Chapeuzinho sem passado

Era um desses dias de verão mesmo. O mais simples e funcional dos verões. Chapeuzinho ligou o dê-vê-dê. Como ela gostava de shows nostálgicos ao extremo… Era um desses pinque-flóids bem psicodélicos: um setentão. Ela tomava a sua vitamina, preparava os cê-dê-rums na pasta, com o notebuque prontinho para mais um dia de intercâmbios na floresta urbana.

Pegou o metrô lotado, mais rápido do que nunca. Saltou na pequena floresta de distribuidores de software, descarregou sua pasta, pegou mais material. Metrô. Saltou na florestinha das animações virtuais: não resistiu àquelas tridimensionais rarisons-fords bem na sua frente, gravou-as em cê-dê e no disco rígido.

Metrô. Saltou na floresta dos gringos. Conversou rapidamente com aquele finlandês charlatão. “Nunca mais compro disc-mens a ele”, pensou. Trocou alguns programas em vídeo, gravados em disquete duplo e digital, com Juan, o espanhol bom-de-copo.
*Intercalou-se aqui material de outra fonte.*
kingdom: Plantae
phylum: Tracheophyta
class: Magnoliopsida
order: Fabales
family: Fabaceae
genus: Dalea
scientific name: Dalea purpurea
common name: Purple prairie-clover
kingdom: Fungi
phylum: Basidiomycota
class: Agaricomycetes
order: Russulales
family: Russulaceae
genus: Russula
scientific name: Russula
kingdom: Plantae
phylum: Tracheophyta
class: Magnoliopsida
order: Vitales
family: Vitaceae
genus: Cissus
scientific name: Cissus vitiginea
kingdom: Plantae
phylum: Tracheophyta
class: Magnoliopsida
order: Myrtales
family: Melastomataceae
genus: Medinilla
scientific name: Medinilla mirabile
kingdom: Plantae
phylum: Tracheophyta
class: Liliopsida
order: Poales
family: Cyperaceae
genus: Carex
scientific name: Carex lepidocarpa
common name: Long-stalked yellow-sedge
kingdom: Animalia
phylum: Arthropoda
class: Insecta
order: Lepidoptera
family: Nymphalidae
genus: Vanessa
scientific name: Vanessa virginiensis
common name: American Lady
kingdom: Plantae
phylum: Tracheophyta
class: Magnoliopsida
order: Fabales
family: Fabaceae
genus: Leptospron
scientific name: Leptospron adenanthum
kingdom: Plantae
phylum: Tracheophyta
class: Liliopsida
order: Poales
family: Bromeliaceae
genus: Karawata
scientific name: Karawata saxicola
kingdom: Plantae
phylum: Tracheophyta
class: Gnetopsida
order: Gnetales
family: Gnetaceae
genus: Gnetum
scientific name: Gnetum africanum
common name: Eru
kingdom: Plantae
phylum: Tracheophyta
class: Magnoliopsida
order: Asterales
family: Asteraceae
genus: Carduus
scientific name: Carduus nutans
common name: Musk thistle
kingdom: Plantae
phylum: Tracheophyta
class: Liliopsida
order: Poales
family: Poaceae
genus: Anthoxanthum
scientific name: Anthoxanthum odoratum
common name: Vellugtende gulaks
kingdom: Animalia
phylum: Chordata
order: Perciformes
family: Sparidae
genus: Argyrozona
Comprou uns chips pela Internet ao norte-americano jazzístico e encrenqueiro. Metrô, metrô, metrô. Chapeuzinho corria. Levava a sua cesta de bugigangas eletrônicas da mais última e derradeira geração. Não esquecia de tomar refrigerante: era o seu destino como jovem midiatizada. Tinha pena de si mesma por segundos. Mas era sempre tarde. Não dava mais tempo de ir à aula de japonês: isso atrasava, e muito, as suas transações comerciais com os nipônicos. Viu um cartaz de uma festa reive. Animou-se um pouco. Comprou um vestido florido pela web, mas recarregou todo o programa em Java: cada florzinha virou uma listrinha.

Chapeuzinho batalhava. Chegou ao porto. O material argeliano havia chegado. “Não posso perder esses processadores de áudio”. Metrô de novo. Seus três celulares tocaram de uma só vez. Preferiu atender o verde. Era o italiano-do-antiquário que queria vender uns cartuchos de rádio por um precinho. Ela não quis; estava sem euros no bolso.

Metrô. Finalmente, Casa da Vovó & Cia-Ltda-S.A. “Seu João Lobo vai me matar pelo atraso…”

– Por que essa boca tão grande, Seu Lobo?

– É pra ganhar dinheiro! Trouxe as encomendas de hoje?

Os dois se trancaram no gabinete e passaram horas e horas e horas ouvindo eme-pê-bê acid-tecno com uma banda de didjêis mirins africanos. Jogaram O Místico Ataque, mistura de todas as cinqüenta e cinco religiões num ótimo combate, mas sem finalidades ou perspectivas. Jogaram até cansar. Comeram sanduíches, pipocas, pizzas, chocolates e outras bobagens do fest-fud.

Chapeuzinho voltou para casa desnorteada. Foi construindo dentro de si mesma uma certeza implacável: queria ter vivido no século passado, no vinte. “Meu futuro seria luminoso?” A certeza foi ganhando fôlego.

Começou a achar que teria sido menos triste. Teria tido menos chances eletrônicas, teria poupado o seu corpo e o seu tempo. Teria lido mais, talvez. A certeza era tudo. Teria tido um chapeuzinho vermelho. E teria sido criança.